New York WARN Act notices are getting longer (again). In her State of the State address earlier this month, Governor Kathy Hochul announced that she will direct the New York Department of Labor (NYDOL) to amend the New York Worker Adjustment and Retraining Notification Act regulations to require that employers disclose in their NY WARN notices whether layoffs are related to the employer’s use of artificial intelligence (AI). According to the governor, this proposal will provide the NYDOL with real data on the potential impact of technology on workers and will ensure that the benefits of AI integration are compatible with an economy where workers can thrive.
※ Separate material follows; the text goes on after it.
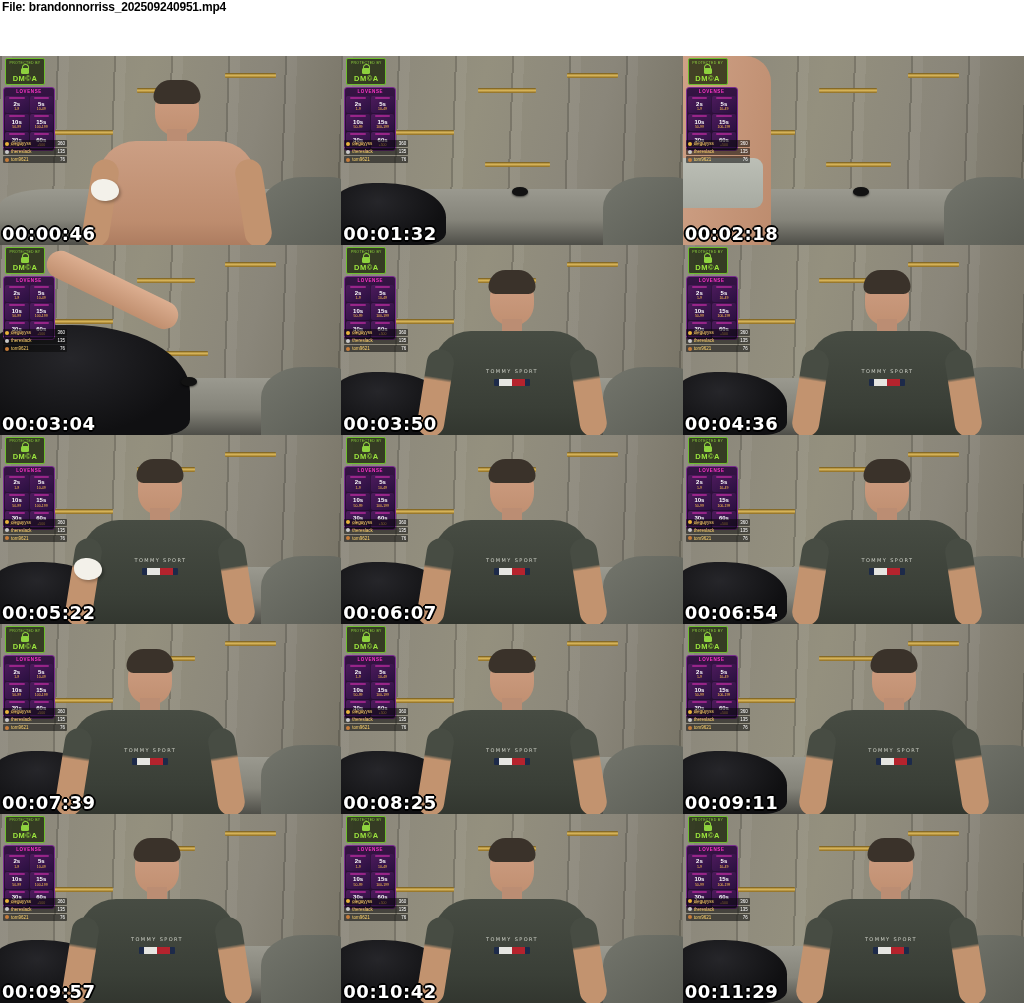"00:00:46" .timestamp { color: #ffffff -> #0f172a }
The governor’s proposal does not provide guidance on how this information should be presented or how the data will be used, but it is one more content obligation that will need to be added to the many other complex notice requirements that already exist in New York WARN.1
While this proposal to require information regarding the impact of AI on layoff decisions in WARN notices would be the first of its kind across the United States, it is not necessarily surprising given the growing use of AI in the workplace, and we may soon see similar requirements in other jurisdictions. We also may see further expansions of New York WARN in the coming year. A bill currently pending in the New York State Senate (S2595) would expand the act’s coverage to certain controlling individuals and affiliates, remove the part-time exception from the definitions of individuals counted towards the thresholds for mass layoff and facility closure, and impose mandatory severance obligations similar to the New Jersey WARN statute. Employers contemplating a WARN-triggering event in New York should be aware of these potential new requirements and consult with counsel to discuss all aspects of complying with the ever-developing NY WARN Act.
See Footnotes
1 The New York WARN Act adds a number of content and process obligations to the requirements of the federal WARN Act, including requiring 90-day advance notice instead of 60-days’ notice under federal WARN, notices be on company letterhead or sent via the company email system, notices be signed by an individual acting as the agent of the employer with authority to bind the employer attesting to the truthfulness of all information, notices be sent to a greater number of government entities, notice include information about each laid off employee in government notices, attaching to the Commissioner of Labor notice a copy of the notices sent to other recipients and significant personal information about affected employees, stating how and when required notices were delivered, and requiring the inclusion of a paragraph in employee and union notices about unemployment insurance, job training, and re-employment services.